TASKS TO CARRY OUT =
1. In the rough matching post, why do the test calls read the first item, `[0]`, of each `rough.matcher` result? Answer in one to three sentences.
2. Resume the rough matching post after its last sentence.

Rough Matching
When dealing with matching in sheets, you sometimes need to get close matches. This post shares the “Rough” namespace of the cUseful library, available here.
Some examples
Let’s start with this sheet – a Sean Connery filmography. The objective is to find rows that roughly match some text, to be provided later.
I’m using fiddler to handle sheet interactions because it makes manipulation so much easier. You can of course access your sheet in other ways, but I won’t cover that here, so let’s start by getting the sheet contents and objectifying.
const fiddler = new cUseful.Fiddler(SpreadsheetApp.getActiveSheet());
Now we need to set up rough matching. I’m going to set up a reference list using the trackName column – but this could be any list or combination of column data. Matching of any sort can return more than 1 result. The rough matcher assigns a value of 0-1, and returns the results in order, with the most likely match first. I’m setting the minimum score level to 0.3, so anything below that score will be discarded.
const data = fiddler.getData(); // build a reference list of film names const rough = new cUseful.Rough().init({ min:0.3 }).setReferenceList (data, function(row) { return row.trackName; });
Testing
We’re now ready to go – here’s a series of rough matches, with the most likely result logged out
// find things Logger.log (rough.matcher ("hunt october")[0].row.phrase); Logger.log (rough.matcher ("october red hunts")[0].row.phrase); Logger.log (rough.matcher ("no dr")[0].row.phrase); Logger.log (rough.matcher ("russia house")[0].row.phrase); Logger.log (rough.matcher ("russian")[0].row.phrase); Logger.log (rough.matcher ("robin hooding")[0].row.phrase);
the results
the hunt for red october the hunt for red october dr no the russia house the russia house robin hood prince of thieves
Umlats and accents
Many languages have accents in the spelling. These are dealt with too.
// with umlats Logger.log (rough.matcher ("röbbin höüding")[0].row.phrase);
result
robin hood prince of thieves
Getting matching rows
Often (as with vlookup), you’ll want to get the matching value from another part of the matched row. Rough match returns an index that can be used to index into the original data that was used to set up the reference list.
// use as index Logger.log(data[rough.matcher ("forever diamond")[0].index].artistName);
result
Guy Hamilton
Multiple results
Here’s how you would get the top 3 results, with their scores
// top 3 Logger.log (rough.matcher ("russians").slice (0,3).map(function (r) { return data[r.index].artistName +':' + data[r.index].trackName + ':' + r.score; }));
result
[Fred Schepisi:The Russia House:0.5431034482758621, Terence Young:From Russia With Love:0.5, Philip Kaufman:Rising Sun:0.4649122807017544 ]
Options
There are plenty of options to tweak the algorithm. It’s fairly easy to figure out what they do so I’ll leave you to play. You pass tweaked options when you .init() the Rough object. (In the example earlier, I tweaked the min value). Here are all the available options at time of writing.

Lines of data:
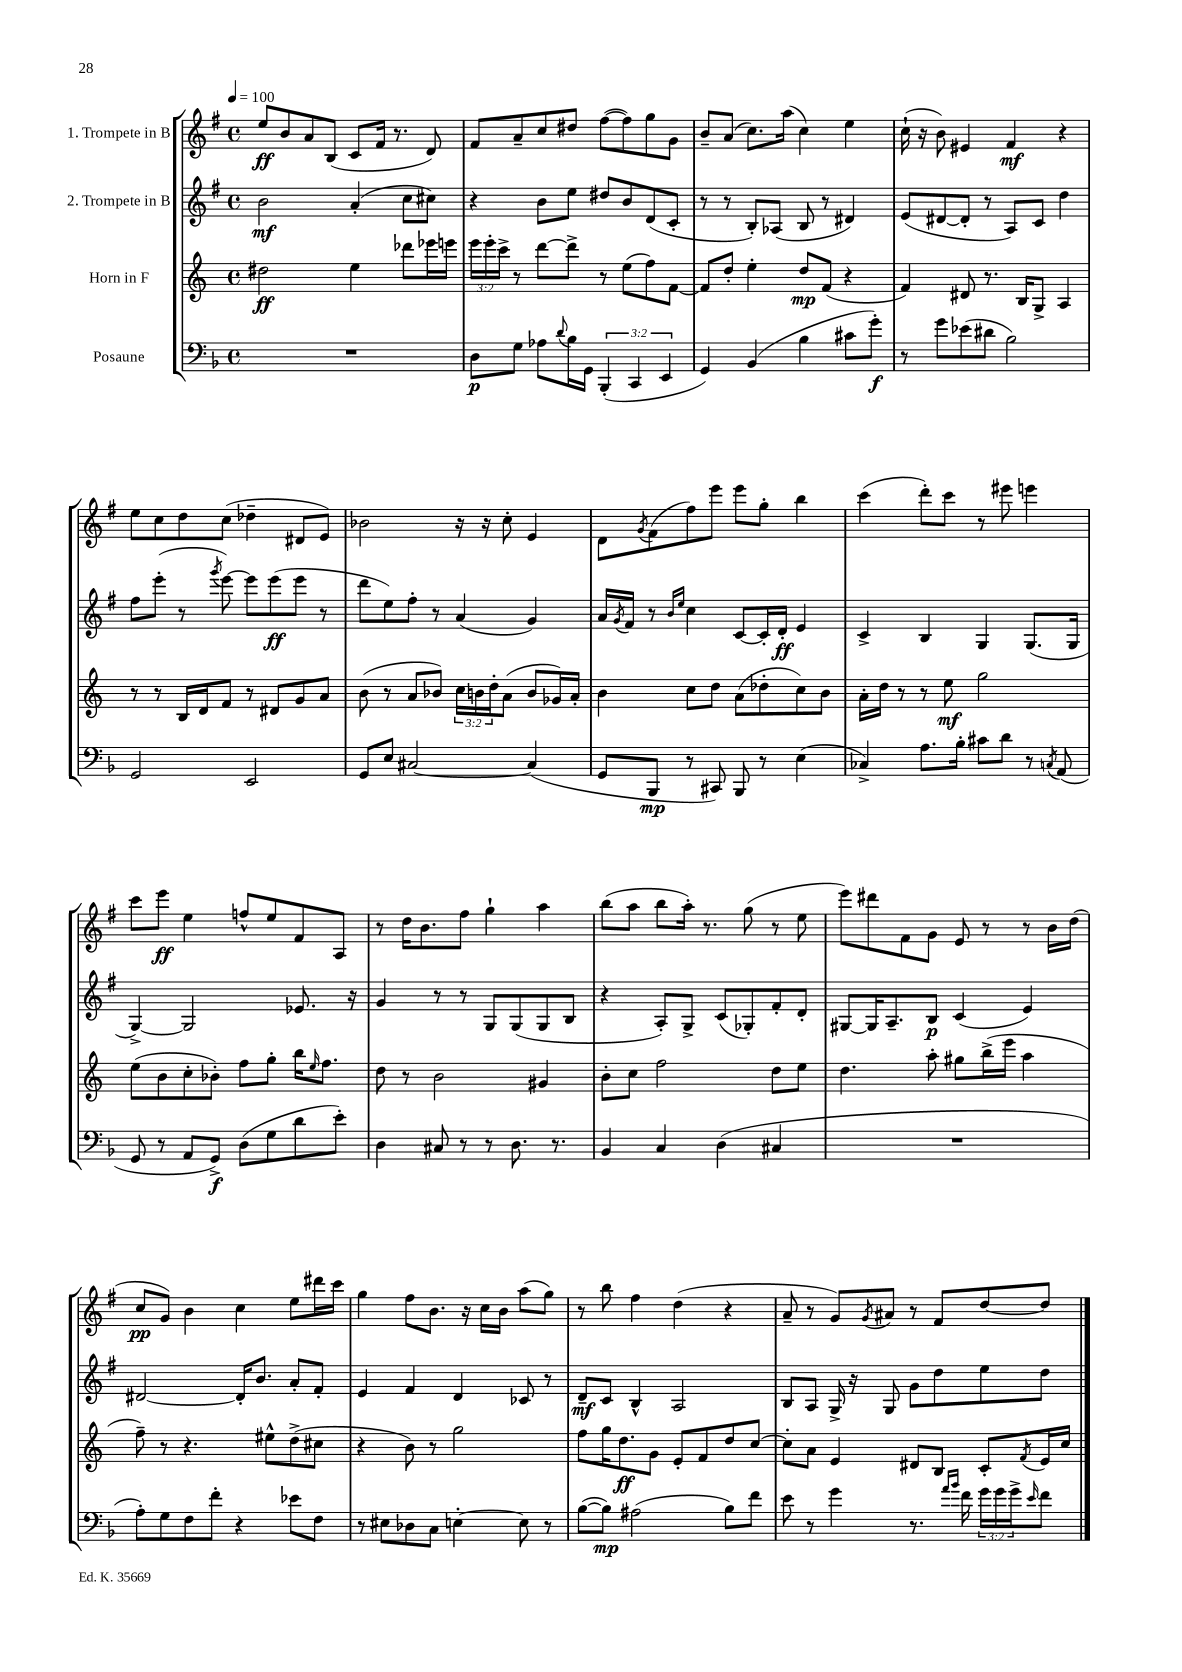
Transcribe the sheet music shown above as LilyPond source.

<<
\new StaffGroup <<
\new Staff = "s0" \with { instrumentName = "1. Trompete in B" } {
    \clef treble \key g \major \defaultTimeSignature \time 4/4 \tempo 4 = 100
    e''8\ff b'8 a'8 b8( c'8 fis'16 r8. d'8) |
    fis'8 a'8-- c''8 dis''8 fis''8~( fis''8) g''8 g'8 |
    b'8-- a'8( c''8.) a''16( c''4) e''4 |
    c''16-!( r16 b'8) eis'4 fis'4\mf r4 |
    e''8 c''8 d''8 c''8( des''4-- dis'8 e'8) |
    bes'2 r16 r16 c''8-. e'4 |
    d'8 \acciaccatura { g'8 } fis'8( fis''8) e'''8 e'''8 g''8-. b''4 |
    c'''4( d'''8-.) c'''8 r8 eis'''8 e'''4 |
    c'''8 e'''8\ff e''4 f''8-^ e''8 fis'8 a8 |
    r8 d''16 b'8. fis''8 g''4-! a''4 |
    b''8( a''8 b''8 a''16-.) r8. g''8( r8 e''8 |
    e'''8) dis'''8 fis'8 g'8 e'8 r8 r8 b'16 d''16( |
    c''8\pp g'8) b'4 c''4 e''8 dis'''16 c'''16 |
    g''4 fis''8 b'8. r16 c''16 b'16 a''8( g''8) |
    r8 b''8 fis''4 d''4( r4 |
    a'8-- r8 g'8) \acciaccatura { g'8 } ais'8 r8 fis'8 d''8~ d''8 \bar "|." |
}
\new Staff = "s1" \with { instrumentName = "2. Trompete in B" } {
    \clef treble \key g \major \defaultTimeSignature \time 4/4
    b'2\mf a'4-.( c''8 cis''8) |
    r4 b'8 e''8 dis''8 b'8 d'8( c'8-. |
    r8 r8 b8-.) aes8( b8 r8 dis'4) |
    e'8( dis'8~ dis'8-. r8 a8) c'8 d''4 |
    fis''8 e'''8-.( r8 \acciaccatura { g'''8 } e'''8~) e'''8 e'''8\ff( e'''8 r8 |
    d'''8 e''8) fis''8-. r8 a'4( g'4) |
    a'16 \acciaccatura { g'8 } fis'16 r8 \grace { b'16 e''16 } c''4 c'8~ c'16-. d'16-.\ff e'4 |
    c'4-> b4 g4 g8.( g16 |
    g4~->) g2 ees'8. r16 |
    g'4 r8 r8 g8 g8( g8 b8 |
    r4 a8-.) g8-> c'8( ges8-.) fis'8-. d'8-. |
    gis8~ gis16 a8.-- b8\p c'4( e'4) |
    dis'2~ dis'16-. b'8. a'8-. fis'8-. |
    e'4 fis'4 d'4 ces'8 r8 |
    d'8--\mf c'8 b4-^ a2 |
    b8 a8 g16-> r16 g8 g'8 d''8 e''8 d''8 \bar "|." |
}
\new Staff = "s2" \with { instrumentName = "Horn in F" } {
    \clef treble \key c \major \defaultTimeSignature \time 4/4 \override Staff.TupletNumber.text = #tuplet-number::calc-fraction-text
    dis''2\ff e''4 des'''8 ees'''16 e'''16 |
    \tuplet 3/2 { e'''16 e'''16-. c'''16-> } r8 d'''8~ d'''8-> r8 e''8( f''8) f'8~ |
    f'8 d''8-. e''4-. d''8\mp f'8( r4 |
    f'4) dis'8 r8. b16 g8-> a4 |
    r8 r8 b16 d'16 f'8 r8 dis'8 g'8 a'8 |
    b'8( r8 a'8 bes'8) \tuplet 3/2 { c''16 b'16 d''16-. } a'8( b'8 ges'16) a'16-. |
    b'4 c''8 d''8 a'8( des''8-. c''8) b'8 |
    a'16-. d''16 r8 r8 e''8\mf g''2 |
    e''8( b'8 c''8-. bes'8-.) f''8 g''8-. b''16 \grace { e''16 } f''8. |
    d''8 r8 b'2 gis'4 |
    b'8-. c''8 f''2 d''8 e''8 |
    d''4. a''8-. gis''8 b''16->( e'''16 a''4 |
    f''8--) r8 r4. eis''8-^ d''8->( cis''8 |
    r4 b'8) r8 g''2 |
    f''8 g''16 d''8.\ff g'8 e'8-. f'8 d''8 c''8~ |
    c''8-. a'8 e'4 dis'8 b8 c'8-. \acciaccatura { f'8 } e'16 c''16 \bar "|." |
}
\new Staff = "s3" \with { instrumentName = "Posaune" } {
    \clef bass \key f \major \defaultTimeSignature \time 4/4 \override Staff.TupletNumber.text = #tuplet-number::calc-fraction-text
    R1 |
    d8\p g8 aes8 \appoggiatura { d'8 } bes16 g,16 \tuplet 3/2 { bes,,4-.( c,4 e,4 } |
    g,4) bes,4( bes4 cis'8 g'8-.\f) |
    r8 g'8 ees'8( dis'8 bes2) |
    g,2 e,2 |
    g,8 e8 cis2~ cis4( |
    g,8 bes,,8\mp r8 cis,8) bes,,8 r8 e4( |
    ces4->) a8. bes16-. cis'8 d'8 r8 \acciaccatura { c8 } a,8( |
    g,8 r8 a,8 g,8->\f) d8( g8 d'8 e'8-.) |
    d4 cis8 r8 r8 d8. r8. |
    bes,4 c4 d4( cis4 |
    R1 |
    a8-.) g8 f8 f'8-. r4 ees'8 f8 |
    r8 eis8 des8 c8 e4~-. e8 r8 |
    bes8~( bes8\mp) ais2( bes8) f'8 |
    e'8 r8 g'4 r8. \grace { a'16 bes'16 } f'16 \tuplet 3/2 { g'16 g'16 g'16-> } \grace { e'16 } f'8 \bar "|." |
}
>>
>>
\layout { \context { \Score \remove "Bar_number_engraver" } }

PER-TASK OUTPUTS =
1. The rough matcher can return more than one result, scoring each from 0 to 1 and returning them in order with the most likely match first. Taking item `[0]` therefore logs the most likely match for each search phrase.

2.
const CLEANER_OPTIONS = { stem: true, stub: true , unAccent: true, stopwords: true, language: "en", extraStops:[], min:0.6, scores: { stubMatch: 10, stubPenalty: -1, stemMatch: 12, stemPenalty: -1, wordMatch: 20 , wordPenalty: -1, orderMatch: 1, stubPartialMatch: 40, stubPartialPenalty: -7, initialMatch: 3, initialPenalty: -4, reverseMatch: 2, reversePenalty: -4 } };
Stemming
This refers to changing words to their stem – for example director, direction, directors, directing etc all have the same stem. Stemming is a common process to normalize text for input to AI.
Stubbing
This is a technique to simplify the spelling of the stems – so director becomes drctr and so on – which removes most common spelling mistakes.
UnAccent
Removes accents and umlats.
Stopwords
This removes non valuable words like “with”, “and” etc from consideration.
Language
This selects the language to use. This mainly applies to stopwords. Currently only English and French are supported – but it’s easy to add others.
Extrastops
You can add other non-value add words of your own – perhaps your domain contains specific words that are often used but won’t help with matching differentiation.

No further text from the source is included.